Task details. Report how many lines below contain the word "liver", and give only that number.

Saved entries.
# # # # # # #
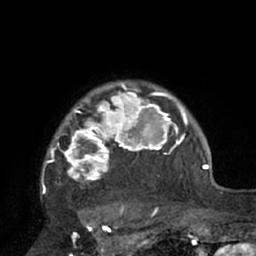
Breast MRI (dynamic contrast-enhanced), one axial slice. Slice 58 of 66 in the series (ordered by position). Cropped to one breast. Dynamic contrast-enhanced series, time point 2 of 7 at this slice position (early post-contrast). 1.5 T. TE 3 ms, TR 6.1 ms. 256 × 256 image matrix, field of view 170 × 170 mm. Female patient.
Outlined on this slice (semi-automatic segmentation, software-assisted and operator-edited):
- enhancing-tissue mask used for the functional tumour volume (all voxels passing the contrast-enhancement thresholds inside the analysis volume; usually the tumour): bounding box <43,83,195,210> (left, top, right, bottom; pixels)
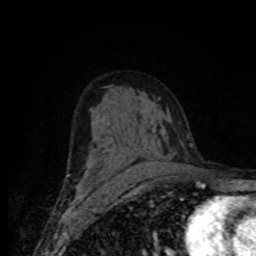
Breast MRI (dynamic contrast-enhanced), one axial slice; slice 45 of 80 in the series (ordered by position); cropped to one breast; dynamic contrast-enhanced series, time point 2 of 8 at this slice position (early post-contrast); 1.5 T; TE 4.2 ms, TR 7 ms; 256 × 256 image matrix, field of view 155 × 155 mm. Female patient.
Annotated regions visible in this slice (semi-automatically segmented with operator editing):
- enhancing-tissue mask used for the functional tumour volume (all voxels passing the contrast-enhancement thresholds inside the analysis volume; usually the tumour): bounding box (x1, y1, x2, y2) in pixels: (76, 151, 168, 188)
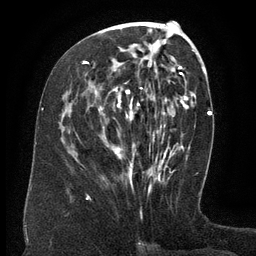
Breast MRI (dynamic contrast-enhanced), one axial slice. Slice 61 of 134 in the series (ordered by position). Cropped to one breast. Dynamic contrast-enhanced series, time point 2 of 6 at this slice position (early post-contrast). 3 T. TE 2.6 ms, TR 5.5 ms. 1.2 mm slice thickness. 256 × 256 image matrix. Female patient.
Outlined on this slice (semi-automatic segmentation, software-assisted and operator-edited):
- enhancing-tissue mask used for the functional tumour volume (all voxels passing the contrast-enhancement thresholds inside the analysis volume; usually the tumour): bounding box <85,44,166,178> (left, top, right, bottom; pixels)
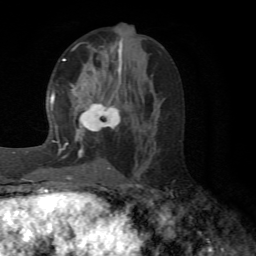
Breast MRI (dynamic contrast-enhanced), one axial slice. Position 28 of 72 along the scan axis. Cropped to one breast. Dynamic contrast-enhanced series, time point 2 of 6 at this slice position (early post-contrast). 1.5 T. TE 4.1 ms, TR 8.4 ms. 2.2 mm slice thickness. 256 × 256 image matrix, field of view 170 × 170 mm. Female patient.
Annotated regions visible in this slice (semi-automatic segmentation, software-assisted and operator-edited):
- enhancing-tissue mask used for the functional tumour volume (all voxels passing the contrast-enhancement thresholds inside the analysis volume; usually the tumour): box from (x=64, y=58) to (x=121, y=169) px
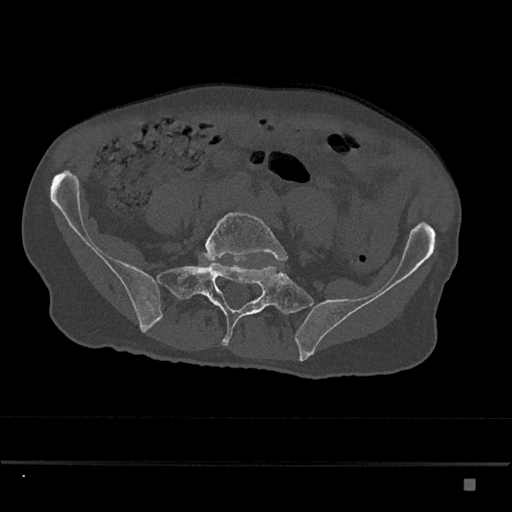
CT including the spine, one axial slice. Slice 244 of 797 in the series (ordered by position). Reconstruction kernel Br40s/3. 120 kVp. Bone window (W 1800 / L 400 HU). 0.5 mm slice thickness. 512 × 512 image matrix, field of view 390 × 390 mm. Patient: male, 72 years. Case-level facts recorded for this patient, not image findings: primary cancer: prostate.
Structures marked on this image (semi-automatic segmentation, software-assisted and operator-edited):
- L5 vertebra: bounding box <205,212,288,269> (left, top, right, bottom; pixels)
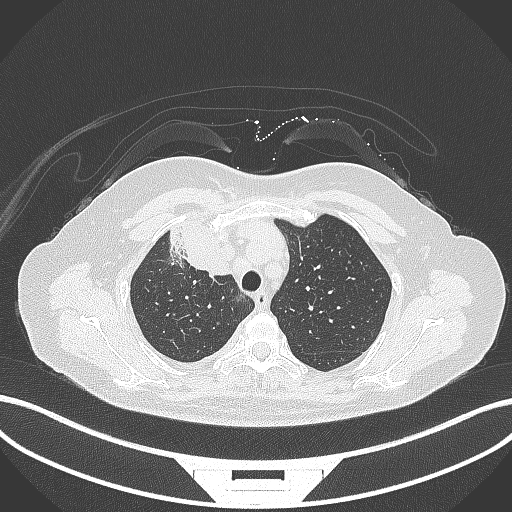
Chest CT, one axial slice; position 238 of 305 along the scan axis; reconstruction kernel B70f; 120 kVp; lung window (W 1500 / L -600 HU); 1 mm slice thickness; 512 × 512 image matrix, field of view 400 × 400 mm. Patient: female, 52 years. Case-level facts recorded for this patient, not image findings: clinical TNM (as recorded): T3 N1 M1.
Structures marked on this image (rectangle marked by the reading radiologist):
- lung tumour (recorded histology: adenocarcinoma): bounding box (x1, y1, x2, y2) in pixels: (164, 219, 233, 282)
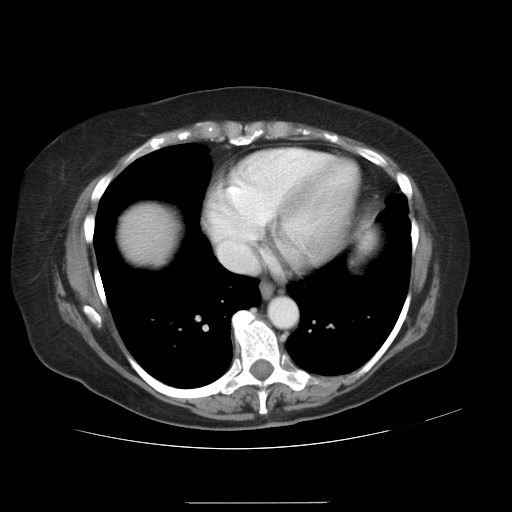
Contrast-enhanced abdominal CT, one axial slice. Position 29 of 32 along the scan axis. Reconstruction kernel STANDARD. 120 kVp. Soft-tissue window (W 400 / L 40 HU). 512 × 512 image matrix, field of view 386 × 386 mm. Case-level facts recorded for this patient, not image findings: patient: female, age 38 years at operation; diagnosis: colorectal cancer liver metastases, imaged before liver resection; multiple liver metastases: yes; largest metastasis: 1.7 cm; disease in both lobes: no.
Annotated regions visible in this slice (manually delineated by an expert):
- liver: box from (x=121, y=205) to (x=174, y=261) px
- planned liver remnant (the part of the liver to remain after resection): (x=120, y=206)–(x=174, y=260)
# # # # # # #
Written response. 3